This year Unesco celebrates its 50th year since it has been engaged in promoting and sustaining worldwide efforts to make literacy a priority and increase literacy rates. On September 8, 2016, under the theme ‘Reading the Past, Writing the Future’, Unesco is once again reaffirming its commitment towards literacy; celebrating its achievements in the past decades while also addressing present challenges and seeking for new ways to boost literacy in the future. It was on the September 8, 1966 that this noble work started. Unesco director general Irina Bokova analyses: “The world has changed since 1966 – but our determination to provide every woman and man with the skills, capacities and opportunities to become everything they wish, in dignity and respect, remains as firm as ever. Literacy is a foundation to build a more sustainable future for all.  

Unesco’s special emphasis on world literacy is based on the recognition that the right to literacy is the basic human right of every individual. It also stems from the realisation that literacy’s benefits are wide-ranging; from the development of self-esteem; empowerment; increased political participation; the expansion of democracy; the promotion of cultural exchanges - challenging attitudes and cultural patterns; the social benefits of maintaining good health and reproductive behaviour; economic growth; educational benefits and gender equality.

 

Education 2030 – The agenda for sustainable development

Marking the first year of the implementation of this educational agenda, International Literacy Day 2016 celebration is doubly special.

This new vision for education was formalised in May 2015 when Unesco member states adopted the Incheon Declaration and Framework for Action, pledging to transform lives through education, recognising its pivotal role as the main driver of development. Impacted by the proposed SDG 4 “Ensure inclusive and equitable quality education and promote lifelong opportunities for all,” it supports an engagement to offer lifelong learning opportunities, specially focusing on youth and adults – one that Seychelles undertook many years back.

 

38 years of literacy – Seychelles a success story

In Seychelles, the programme was launched by Unesco in 1978 with the support of the government, in view that at that time literacy in the country was rated at 36%. A pilot project which was further conducted in the areas of Mont Buxton (Greenwich), Anse aux Pins and Grand Anse Mahé districts confirmed the need for adult education.
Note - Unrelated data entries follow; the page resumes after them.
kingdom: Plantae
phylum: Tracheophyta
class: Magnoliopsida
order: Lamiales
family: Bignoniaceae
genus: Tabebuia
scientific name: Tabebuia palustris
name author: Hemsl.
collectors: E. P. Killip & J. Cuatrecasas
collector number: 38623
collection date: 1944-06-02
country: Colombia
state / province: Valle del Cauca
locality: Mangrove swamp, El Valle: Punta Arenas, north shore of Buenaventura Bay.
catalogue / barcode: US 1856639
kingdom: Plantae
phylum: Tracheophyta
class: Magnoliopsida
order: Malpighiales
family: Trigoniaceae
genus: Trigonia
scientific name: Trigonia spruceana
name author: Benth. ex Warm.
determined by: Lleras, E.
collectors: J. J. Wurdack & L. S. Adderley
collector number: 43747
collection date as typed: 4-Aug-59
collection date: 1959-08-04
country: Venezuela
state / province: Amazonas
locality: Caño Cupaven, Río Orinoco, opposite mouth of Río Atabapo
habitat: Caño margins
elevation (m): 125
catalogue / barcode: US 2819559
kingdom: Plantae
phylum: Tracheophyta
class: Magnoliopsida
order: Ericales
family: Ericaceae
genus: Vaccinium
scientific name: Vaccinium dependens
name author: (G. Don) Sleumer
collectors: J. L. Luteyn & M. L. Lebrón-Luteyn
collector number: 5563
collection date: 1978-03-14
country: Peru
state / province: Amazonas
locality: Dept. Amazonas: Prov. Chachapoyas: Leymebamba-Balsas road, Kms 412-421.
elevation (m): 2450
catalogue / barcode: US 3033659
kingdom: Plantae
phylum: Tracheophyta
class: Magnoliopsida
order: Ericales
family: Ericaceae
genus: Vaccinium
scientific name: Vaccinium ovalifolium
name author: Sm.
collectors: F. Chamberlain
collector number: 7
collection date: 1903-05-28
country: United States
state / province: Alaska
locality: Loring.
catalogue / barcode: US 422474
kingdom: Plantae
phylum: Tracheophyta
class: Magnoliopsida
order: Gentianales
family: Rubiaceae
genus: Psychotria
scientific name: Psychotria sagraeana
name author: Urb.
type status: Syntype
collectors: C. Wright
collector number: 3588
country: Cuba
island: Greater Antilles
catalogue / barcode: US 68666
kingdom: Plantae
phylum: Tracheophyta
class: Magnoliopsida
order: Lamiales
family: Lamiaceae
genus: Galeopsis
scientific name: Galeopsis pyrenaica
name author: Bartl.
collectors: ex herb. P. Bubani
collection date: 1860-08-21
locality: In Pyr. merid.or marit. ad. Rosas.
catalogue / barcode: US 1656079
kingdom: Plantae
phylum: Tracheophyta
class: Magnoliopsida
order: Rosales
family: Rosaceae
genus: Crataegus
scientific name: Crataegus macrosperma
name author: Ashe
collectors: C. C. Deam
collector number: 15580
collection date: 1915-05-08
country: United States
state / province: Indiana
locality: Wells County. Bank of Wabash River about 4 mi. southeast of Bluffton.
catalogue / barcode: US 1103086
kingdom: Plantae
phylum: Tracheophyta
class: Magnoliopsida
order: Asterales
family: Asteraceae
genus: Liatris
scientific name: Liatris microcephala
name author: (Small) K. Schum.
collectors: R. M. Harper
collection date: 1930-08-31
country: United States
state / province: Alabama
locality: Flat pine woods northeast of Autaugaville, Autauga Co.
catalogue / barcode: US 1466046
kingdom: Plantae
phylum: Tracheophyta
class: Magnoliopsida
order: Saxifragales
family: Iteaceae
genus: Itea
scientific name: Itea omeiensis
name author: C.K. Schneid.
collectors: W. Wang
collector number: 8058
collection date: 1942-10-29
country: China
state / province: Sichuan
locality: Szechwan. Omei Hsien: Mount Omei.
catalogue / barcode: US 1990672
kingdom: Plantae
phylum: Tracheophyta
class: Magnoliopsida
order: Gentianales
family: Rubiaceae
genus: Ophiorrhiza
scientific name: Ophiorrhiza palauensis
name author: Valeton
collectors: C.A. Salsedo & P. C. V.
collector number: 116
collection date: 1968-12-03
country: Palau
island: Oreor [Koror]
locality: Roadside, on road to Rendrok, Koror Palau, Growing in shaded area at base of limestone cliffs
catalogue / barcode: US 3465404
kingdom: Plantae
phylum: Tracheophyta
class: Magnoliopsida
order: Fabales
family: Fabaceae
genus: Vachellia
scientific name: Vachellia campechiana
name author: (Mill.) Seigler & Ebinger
Offered free for the participants, the National Literacy programme is given as much importance by the government as any other form of education programme.  It is designed for out of school youths and other adults who have the need to acquire a sound level of Education and comprises three subjects in the National languages: Kreol, English, French and Mathematics and offered at three levels:

Level one is designed for illiterates or persons with very little subject knowledge.

Level two is designed for persons with sound primary subject knowledge.

Level three is designed for persons with a fair level of language and numeracy capacity.

Initially administered by the Adult Learning and Distance Education Centre (Aldec) now the Seychelles Institute of Distance and Open Learning (Sidol), the mandate to offer lifelong learning is unequivocal. In addition, the successes of the programme can never be over stated.

The National Census of 2002 revealed that the literacy rate had risen from 36% to 91.1%, a figure which surpassed Unesco’s target of having 50% world literacy rate by 2015. In 2012, Unesco estimated the literacy rate in Seychelles to be at 99.6%. The reduction in literacy participants and certificate recipients at the literacy day certificate giving ceremony year after year, attests to the success Seychelles has achieved in making its nation one that is literate. This year for example, the certificates recipients stand at forty-seven (47).

 

Dawning of a new literacy era

The Ministry of Education through the Sidol is bracing itself to forge this new era for literacy in Seychelles in 2016 and beyond. Paraphrasing the words of the Minister for Education,  Mrs Macsuzy Mondon in her address during the certificate giving ceremony on the occasion of the International Literacy Day 2015, there is a  need for a bridging after the present literacy programme to bring all learners up to compulsory level of education which is now Secondary Five. This is a challenge that we will surmount successfully, as we implement Education 2030.